Comme Dieu aux premiers jours de sa création, Karajan est au clavier d'un orgue gigantesque. Il « pygmalionise » bon nombre d'artistes. Pour certains, c'est une rampe de lancement (la violoniste Anne-Sophie Mutter, le pianiste Kristian Zimerman), pour d'autres, un cimetière vocal (Katia Ricciarelli s'est brisé la voix à chanter Tosca et Turandot). Mais Saturne s'est toujours nourri de ses propres enfants, et n'allons pas taxer trop vite Karajan de barbarie. Cet ami du yoga et du bouddhisme zen se veut l'intercesseur entre la musique et le genre humain. Au sens premier : un pontife !
Comme tout gourou, le maestro peaufine son image. Ses photos sont soigneusement choisies : rarement en pied (il mesurait 1,72 mètre), jamais de sourire. Le chef dirige sans partition, les yeux fermés, l'orchestre étant une émanation de son être le plus intime ; un miroir... Lorsqu'il fait filmer ses concerts, il convoque les plus grands, tels Henri-Georges Clouzot. Plus rares sont les photos de famille. Après deux mariages sans enfant, il épouse en 1958 la walkyrie française Eliette Mouret, mannequin de Dior rencontrée à Saint-Tropez. Avec leurs blondes filles Isabel et Arabel, ils illustrent le modèle parfait de la famille germanique.

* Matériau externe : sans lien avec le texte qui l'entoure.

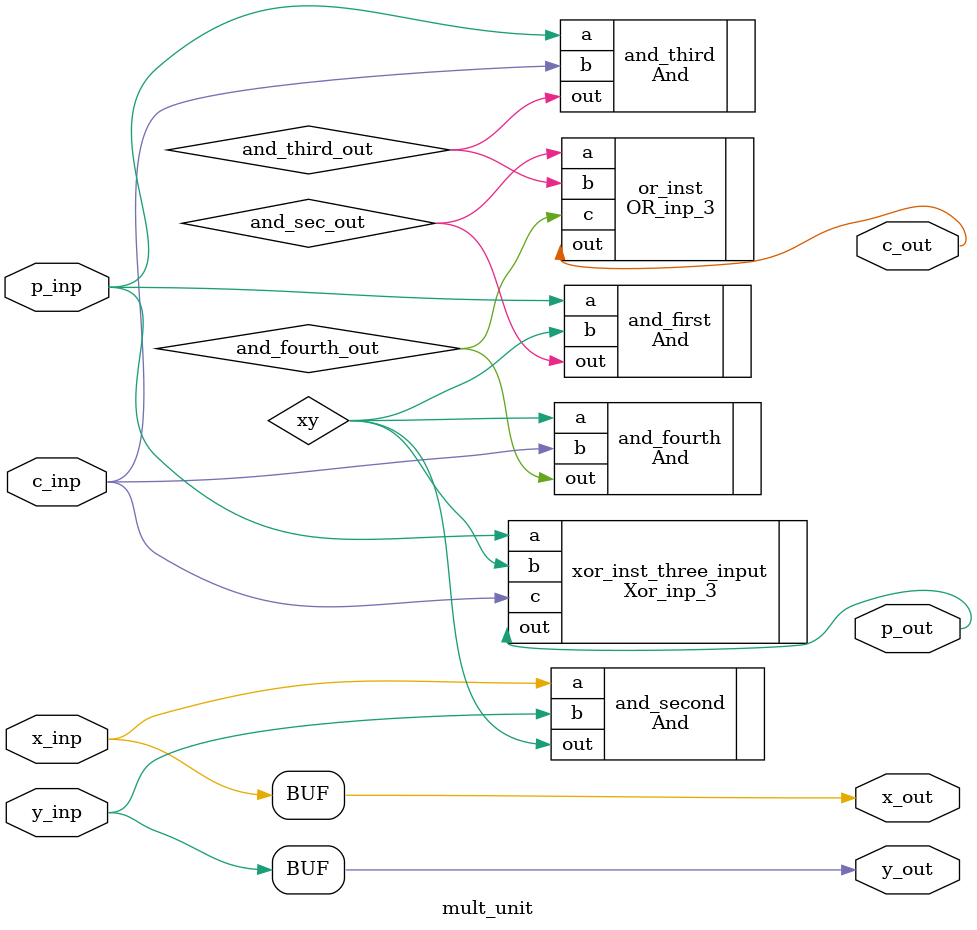
<source format=v>
module mult_unit(input x_inp, y_inp, p_inp, c_inp, output x_out, y_out, p_out, c_out);
    
    // assigns
    assign x_out = x_inp;
    assign y_out = y_inp;
    
    wire xy, and_sec_out, and_third_out, and_fourth_out, x_out_second;
    
    // logic of the unit
    And and_first(.a(p_inp), .b(xy), .out(and_sec_out));
    And and_second(.a(x_inp), .b(y_inp), .out(xy));
    And and_third(.a(p_inp), .b(c_inp), .out(and_third_out));
    And and_fourth(.a(xy), .b(c_inp), .out(and_fourth_out));
    OR_inp_3 or_inst(.a(and_sec_out) , .b(and_third_out), .c(and_fourth_out), .out(c_out));
    // Xor x_out_first(.a(p_inp), .b(xy), .out(x_out_second));
    // Xor x_outr_sec(.a(x_out_second), .b(c_inp), .out(p_out));
    Xor_inp_3 xor_inst_three_input(.a(p_inp), .b(xy), .c(c_inp), .out(p_out));

endmodule
</source>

Karajan aime également à poser devant les bolides qu'il collectionne : voitures, bateaux, avions (il possède un Falcon). Aux êtres humains faibles, donc faillibles, cet homme que nul ne tutoie préfère la technique contrôlable, donc fidèle. L'évolution du disque classique lui doit beaucoup. Lié à Akio Morita, patron de Sony, il promeut le tout jeune Compact Disc. En 1980, ce chef, qui oeuvre avec Deutsche Grammophon depuis 1939, enregistre même le premier opéra en son numérique : Parsifal, de Wagner. Malgré son triomphe technique et sa luxuriance sonore, le règne de Karajan touche à son terme. Dans les années 80, le monde change. Il est fini, le temps des démiurges. A l'orchestre, les baroqueux triomphent ; à l'Opéra, les metteurs en scène s'expriment. Karajan moque l'artifice des uns et la superficialité des autres, mais il vieillit. Malade, affaibli, il ne revit qu'une fois hissé sur son podium, devant un public qui le conteste de plus en plus. A trop prévoir, contrôler, verrouiller, Karajan s'est étouffé dans son propre son.
Le 23 avril 1989, il donne à Salzbourg son dernier concert, la Septième de Bruckner, cette musique qui fut diffusée sur les ondes allemandes à la mort de Hitler. Le 16 juillet suivant, Herbert von Karajan s'effondre d'une crise cardiaque, quatre mois avant le mur de Berlin.
La musique est en deuil, mais elle va pouvoir respirer.